Two standout capabilities:
- Exploit Chain Construction: Combines multiple low-severity primitives (e.g., use-after-free → arbitrary read/write → ROP chain) into a working multi-step exploit. Low-severity bugs that would traditionally sit invisible in a backlog become actionable.
- Proof Generation: Writes code to trigger suspected bugs, compiles and runs it in a scratch environment, iterating on failures autonomously. "A suspected flaw without a working proof is speculation, and Mythos Preview closes that gap on its own."
Model Refusals: Inconsistent Guardrails¶
The Glasswing version lacked the safety locks of generally available models (e.g., Opus 4.7), but displayed "organic" guardrails that were highly inconsistent. Semantically equivalent tasks produced opposite outcomes depending on framing and timing. Conclusion: Organic refusals cannot serve as a complete safety boundary.
The Signal-to-Noise Problem¶
- Language matters: C/C++ projects produced consistently more false positives than memory-safe languages like Rust.
- Model bias: "Ask a model to find bugs, and it will find them, whether the code has any or not." Hedged findings ("possibly," "could in theory") vastly outnumber solid ones — but Mythos's PoC generation dramatically improves triage.
Why Generic Coding Agents Fail¶
| Problem | Detail |
|---|---|
| Context | A single agent session against a 100k LOC repo covers ~0.1% of the surface before context compaction discards earlier findings. |
| Throughput | Security research requires narrow, parallel hypotheses. Generic coding agents are tuned for single-stream feature work. |
Conclusion: The harness around the model matters far more than raw model capability.

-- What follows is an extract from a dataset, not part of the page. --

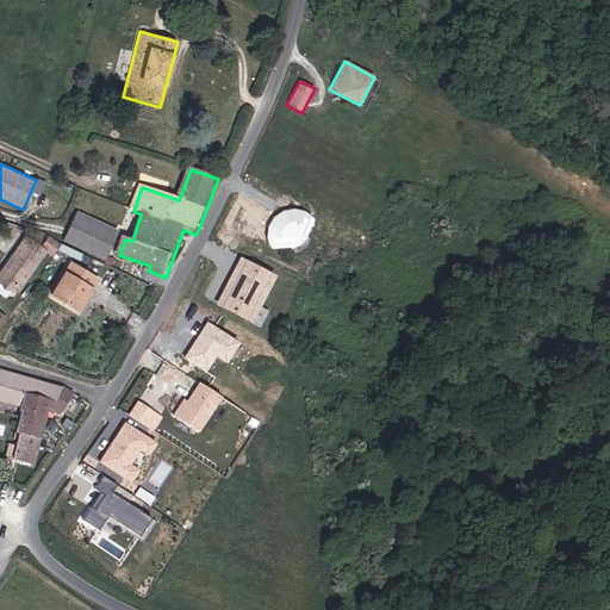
[(106,260),(119,231),(76,211),(64,241),(106,260)]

4 Core Lessons for a Security Harness¶
- Narrow scope produces better findings — specific function + trust boundaries + architecture doc >> "find vulnerabilities in this repository."
- Adversarial review reduces noise — a second agent prompted to disprove the original finding catches far more noise than asking the hunter to check its own work. "Putting two agents in deliberate disagreement is way more effective than just telling one agent to be careful."

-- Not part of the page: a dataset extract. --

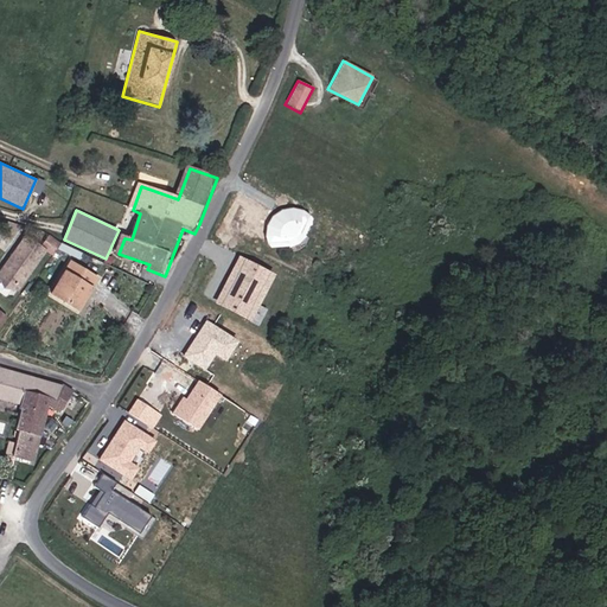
[(269,210),(269,244),(307,246),(308,210),(269,210)]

- Split the chain across agents — ask "Is this buggy?" and "Is this reachable from an attacker?" as separate questions.
- Parallel narrow tasks beat one exhaustive agent — many concurrent agents, then deduplicate afterward.
Cloudflare's Vulnerability Discovery Harness¶
| Stage | What It Does |
|---|---|
| Recon | Reads repo top-down, fans out to subagents per subsystem. Produces architecture doc (build commands, trust boundaries, entry points, attack surface). |
| Hunt | ~50 concurrent agents, each with one attack class + scope hint. Compiles and runs PoCs in per-task scratch directories. |
| Validate | Independent agent re-reads code and tries to disprove the original finding. Different prompt, no ability to emit new findings. |
| Report | Deduplicates surviving findings, writes advisory with PoC, CVSS score, and recommended fix. |
The Industry Picture¶
Cloudflare also tested Codex CLI, Copilot Agent Mode, Gemini Code Assist, and various fine-tuned models. None approached Mythos Preview's exploit-chain capability. For proactive security, frontier models are now viable but demand a proper harness.